:: EXCERPTED PASSAGE
1995: Consumer CD-R drive priced below $1000

Recordable CDs replace magnetic floppy disks for portable storage

In 1990, Philips and Sony published the “Orange Book” that described the optical signal characteristics, physical arrangement, writing methods and testing conditions for recordable compact discs. On a CD-ROM content is permanently encoded onto the disc during the manufacturing process. Consumer recordable compact discs (CD-R) employ the heat of a laser beam to change optical properties of selected areas on a layer of organic dye. The recorded data is read by converting radiation reflected from the dye into an electrical signal. Made of polycarbonate material, a 12 cm CD-R disc has a storage capacity of about 80 minutes of audio or 650 MB of data. CD-R is a write once, read multiple times technology. Characteristics for CD-Rewritable (CD-RW) media that allows erasure and reuse of the disc were added in 1996.
::::
:: DATA FOR ANALYSIS
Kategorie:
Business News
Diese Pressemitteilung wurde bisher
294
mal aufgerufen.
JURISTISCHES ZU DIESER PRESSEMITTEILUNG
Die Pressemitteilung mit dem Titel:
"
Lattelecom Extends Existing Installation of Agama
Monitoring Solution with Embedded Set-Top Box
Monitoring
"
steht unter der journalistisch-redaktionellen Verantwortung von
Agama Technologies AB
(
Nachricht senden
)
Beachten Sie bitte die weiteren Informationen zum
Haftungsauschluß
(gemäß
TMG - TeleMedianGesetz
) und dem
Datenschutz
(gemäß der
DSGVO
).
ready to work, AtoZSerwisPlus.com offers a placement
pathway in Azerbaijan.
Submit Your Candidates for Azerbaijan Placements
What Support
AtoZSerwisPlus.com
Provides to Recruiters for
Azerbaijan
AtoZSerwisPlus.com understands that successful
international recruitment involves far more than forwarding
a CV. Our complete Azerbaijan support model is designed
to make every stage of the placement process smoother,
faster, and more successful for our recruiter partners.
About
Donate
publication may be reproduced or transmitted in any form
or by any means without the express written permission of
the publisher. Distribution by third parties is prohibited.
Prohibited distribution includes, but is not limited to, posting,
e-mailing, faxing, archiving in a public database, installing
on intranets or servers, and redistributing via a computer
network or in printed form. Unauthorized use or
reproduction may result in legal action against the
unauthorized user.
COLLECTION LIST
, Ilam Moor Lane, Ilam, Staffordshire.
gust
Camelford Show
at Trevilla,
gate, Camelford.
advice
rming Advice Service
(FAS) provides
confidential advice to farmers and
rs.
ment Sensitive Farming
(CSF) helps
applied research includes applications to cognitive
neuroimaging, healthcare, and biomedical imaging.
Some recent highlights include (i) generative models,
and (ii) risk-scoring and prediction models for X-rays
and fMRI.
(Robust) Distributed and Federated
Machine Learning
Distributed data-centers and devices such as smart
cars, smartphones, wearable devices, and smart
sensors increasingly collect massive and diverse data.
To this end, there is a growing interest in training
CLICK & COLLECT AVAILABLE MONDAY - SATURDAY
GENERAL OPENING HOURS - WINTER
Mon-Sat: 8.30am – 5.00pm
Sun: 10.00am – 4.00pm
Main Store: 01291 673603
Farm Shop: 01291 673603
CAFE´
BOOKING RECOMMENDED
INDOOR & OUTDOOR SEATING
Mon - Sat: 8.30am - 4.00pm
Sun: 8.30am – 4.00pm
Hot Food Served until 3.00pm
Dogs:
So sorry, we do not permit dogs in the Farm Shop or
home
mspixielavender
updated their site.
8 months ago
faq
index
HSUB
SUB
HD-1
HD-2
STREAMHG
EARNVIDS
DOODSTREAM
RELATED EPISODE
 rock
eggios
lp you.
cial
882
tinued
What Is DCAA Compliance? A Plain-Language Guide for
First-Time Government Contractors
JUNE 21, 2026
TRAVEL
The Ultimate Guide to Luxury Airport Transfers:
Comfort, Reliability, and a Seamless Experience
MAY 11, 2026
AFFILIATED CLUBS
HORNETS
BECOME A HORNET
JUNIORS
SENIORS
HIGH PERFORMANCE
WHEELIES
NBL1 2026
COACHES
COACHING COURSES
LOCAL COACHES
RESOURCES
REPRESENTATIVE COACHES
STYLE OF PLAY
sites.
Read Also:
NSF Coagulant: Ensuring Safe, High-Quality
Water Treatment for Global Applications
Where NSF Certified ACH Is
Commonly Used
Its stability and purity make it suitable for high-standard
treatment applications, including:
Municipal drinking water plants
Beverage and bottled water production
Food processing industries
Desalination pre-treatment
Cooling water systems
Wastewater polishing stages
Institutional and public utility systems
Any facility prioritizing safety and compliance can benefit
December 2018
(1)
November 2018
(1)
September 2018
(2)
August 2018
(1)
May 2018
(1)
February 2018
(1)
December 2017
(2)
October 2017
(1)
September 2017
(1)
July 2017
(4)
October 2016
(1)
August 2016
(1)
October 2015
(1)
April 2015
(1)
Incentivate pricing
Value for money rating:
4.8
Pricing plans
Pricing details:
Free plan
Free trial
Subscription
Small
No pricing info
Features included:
::::
▶ **TASK INSTRUCTIONS**
1) From the page on recordable CDs, list everything that the "Orange Book" is said to have described.
2) Answer these from the page on recordable CDs:
(a) In what year did Philips and Sony publish the "Orange Book"?
(b) What storage capacity does a 12 cm CD-R disc have?
(c) When were characteristics for CD-RW media added?
3) From the page on recordable CDs, reproduce the stretch from "Recordable CDs replace" through "added in 1996.".
None of the items is needed here.

▶ **RESULTS**
1)
optical signal characteristics
physical arrangement
writing methods
testing conditions

2)
(a) 1990
(b) About 80 minutes of audio or 650 MB of data
(c) 1996

3)
Recordable CDs replace magnetic floppy disks for portable storage

In 1990, Philips and Sony published the “Orange Book” that described the optical signal characteristics, physical arrangement, writing methods and testing conditions for recordable compact discs. On a CD-ROM content is permanently encoded onto the disc during the manufacturing process. Consumer recordable compact discs (CD-R) employ the heat of a laser beam to change optical properties of selected areas on a layer of organic dye. The recorded data is read by converting radiation reflected from the dye into an electrical signal. Made of polycarbonate material, a 12 cm CD-R disc has a storage capacity of about 80 minutes of audio or 650 MB of data. CD-R is a write once, read multiple times technology. Characteristics for CD-Rewritable (CD-RW) media that allows erasure and reuse of the disc were added in 1996.